*Problem statement*. Copy exactly the line containing "notepad: present [1447,558,1677,653]" and each line after it to the end of the listing, and output nothing else.
- Opening Delimiter -
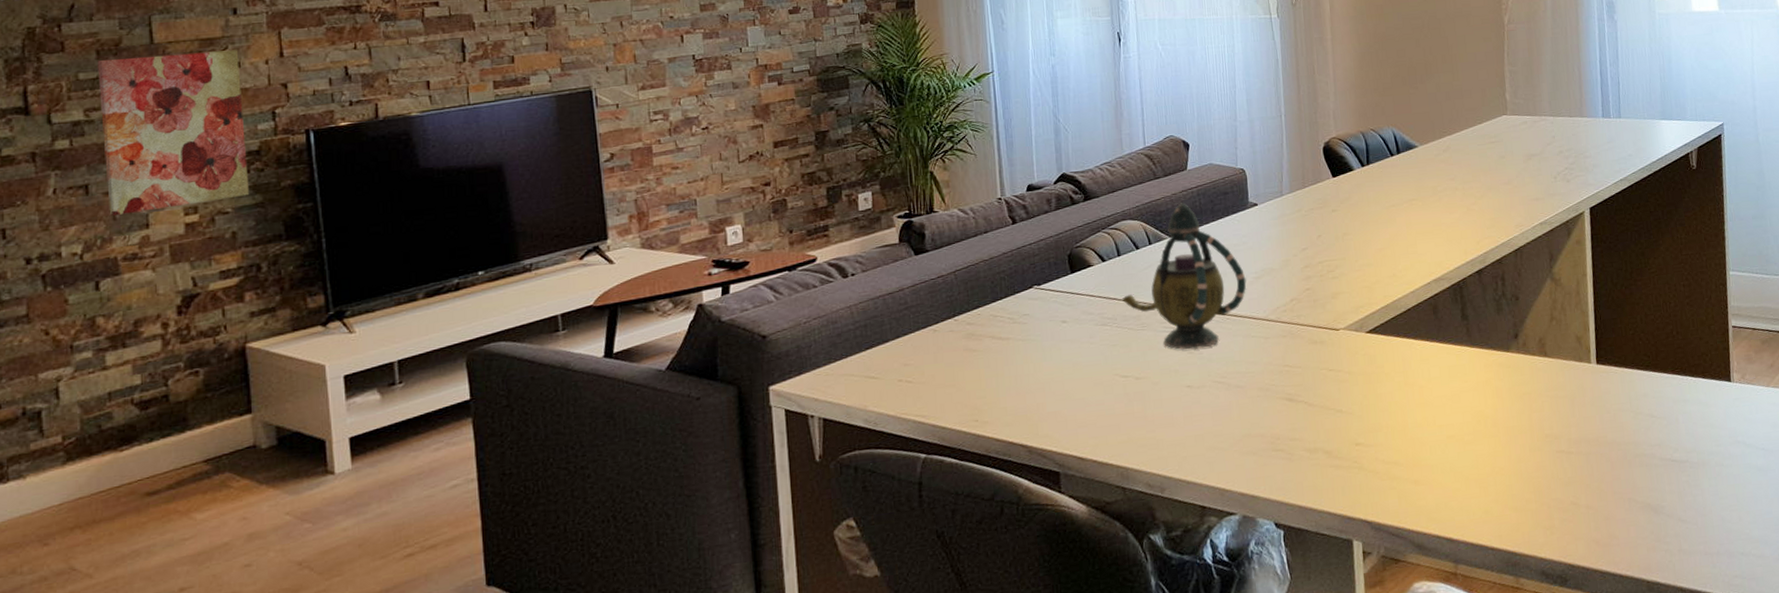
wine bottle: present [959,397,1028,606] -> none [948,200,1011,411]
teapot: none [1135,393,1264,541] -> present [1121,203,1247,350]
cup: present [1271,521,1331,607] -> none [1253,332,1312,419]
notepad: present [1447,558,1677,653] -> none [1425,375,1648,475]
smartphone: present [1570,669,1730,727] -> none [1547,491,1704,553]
- Closing Delimiter -
*Answer box*.
notepad: present [1447,558,1677,653] -> none [1425,375,1648,475]
smartphone: present [1570,669,1730,727] -> none [1547,491,1704,553]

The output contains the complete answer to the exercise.